When Andy Griffiths was teaching high school students in Mildura in the late 1980s, he was struck by how different their experience of reading was from his own. In his youth, books were omnipresent, and were wild, fun places to be—an escape from the adult word of logic.
In my experience as a child I loved being a little bit scared and I loved a good story. There are very few kids that can resist the lure of both of those.
ANDY GRIFFITHS, AUTHOR
But many of the kids at his school had never had a good experience with a book. Books were for nerds, they told him, and to be avoided at all costs.
‘I wanted to turn my class around,’ he tells Sunday Extra.
‘I started writing down silly little stories, provocative stories, about bums growing arms and legs and running away. And they laughed … “This is cool, sir! Can I write a story like that?” I said, “Yeah! And I’ll photocopy them and we’ll put them in a book in the library and look, you’ve just become authors.”

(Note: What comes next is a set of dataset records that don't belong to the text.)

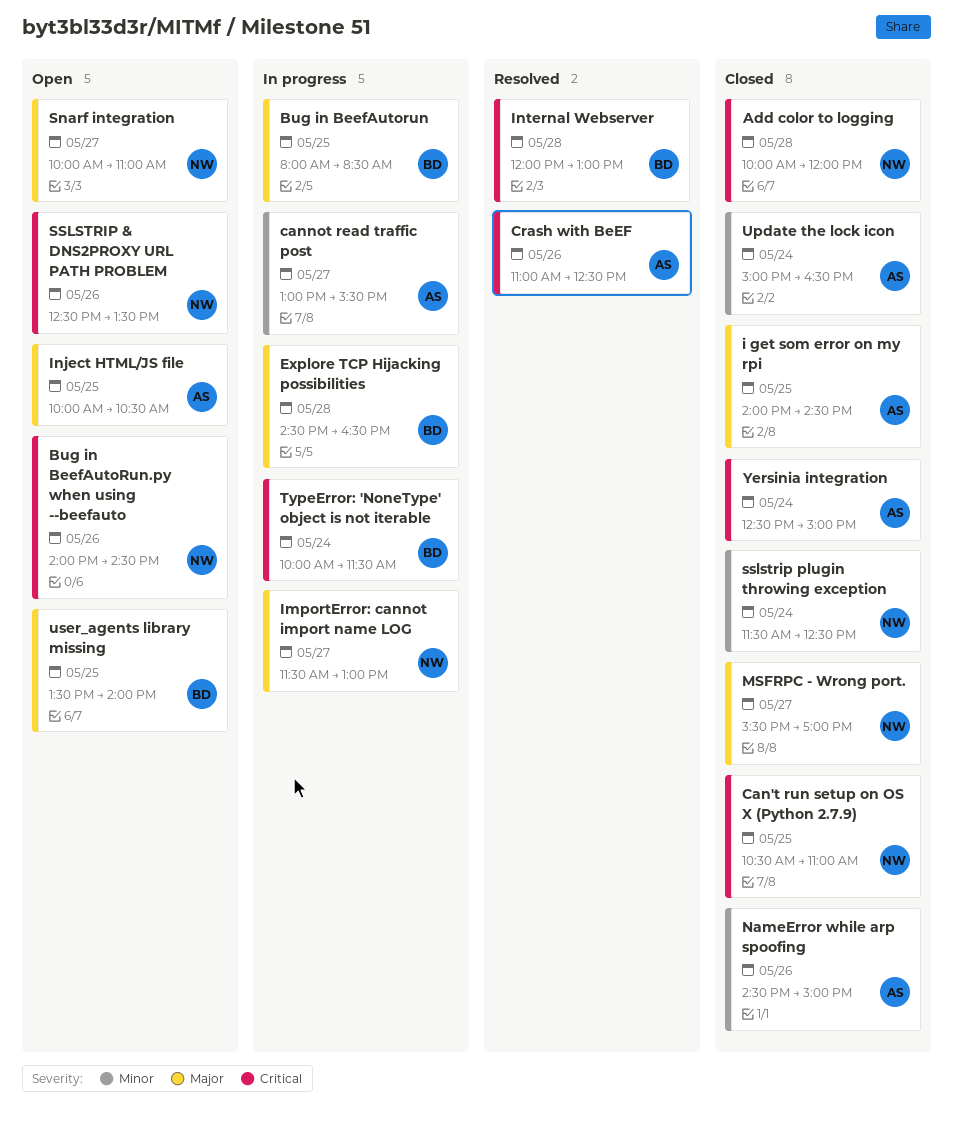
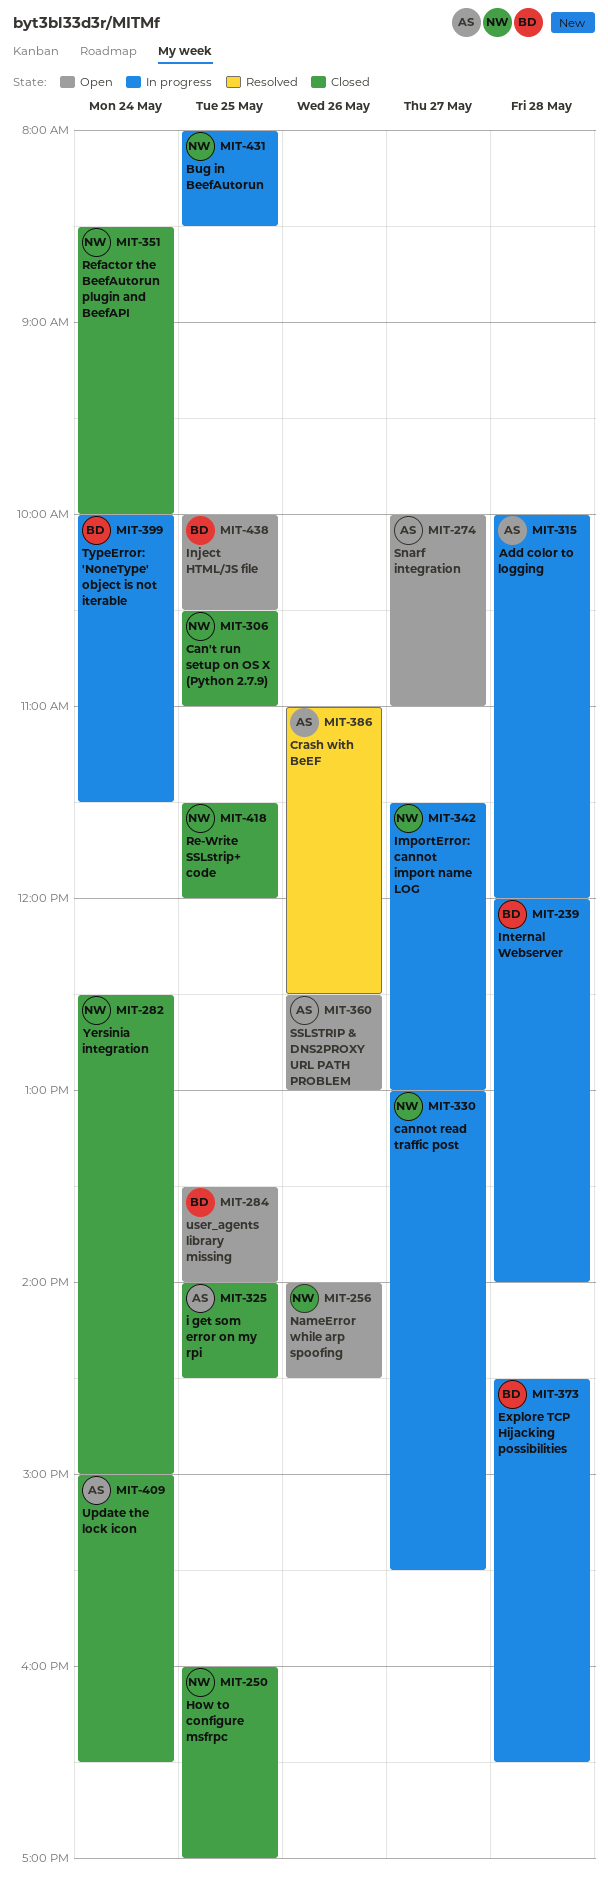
Add color to logging, status: Closed -> In progress
Add color to logging, owner: NW -> AS
Bug in BeefAutorun, owner: BD -> NW
Bug in BeefAutoRun.py when using --beefauto: present -> none
cannot read traffic post, owner: AS -> NW
How to configure msfrpc: none -> present
Inject HTML/JS file, owner: AS -> BD
Internal Webserver, status: Resolved -> In progress
Internal Webserver, ends: 13:00 -> 14:00
MSFRPC - Wrong port.: present -> none
NameError while arp spoofing, status: Closed -> Open
NameError while arp spoofing, owner: AS -> NW
NameError while arp spoofing, begins: 14:30 -> 14:00
NameError while arp spoofing, ends: 15:00 -> 14:30
Re-Write SSLstrip+ code: none -> present
Refactor the BeefAutorun plugin and BeefAPI: none -> present
Snarf integration, owner: NW -> AS
SSLSTRIP & DNS2PROXY URL PATH PROBLEM, owner: NW -> AS
SSLSTRIP & DNS2PROXY URL PATH PROBLEM, ends: 13:30 -> 13:00
sslstrip plugin throwing exception: present -> none
Yersinia integration, owner: AS -> NW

‘They had this sudden organic connection to words and stories and got the idea that you’re actually entertaining an audience.’
A quarter of a century later, Griffiths is one of Australia’s best-known children’s authors, having sold more than five million copies of his books around the world. The stories about bums growing arms and legs turned into a three-part series with increasingly silly titles—The Day My Bum Went Psycho, Zombie Bums from Uranus, and Bumageddon: The Final Pongflict—and even an animated TV series.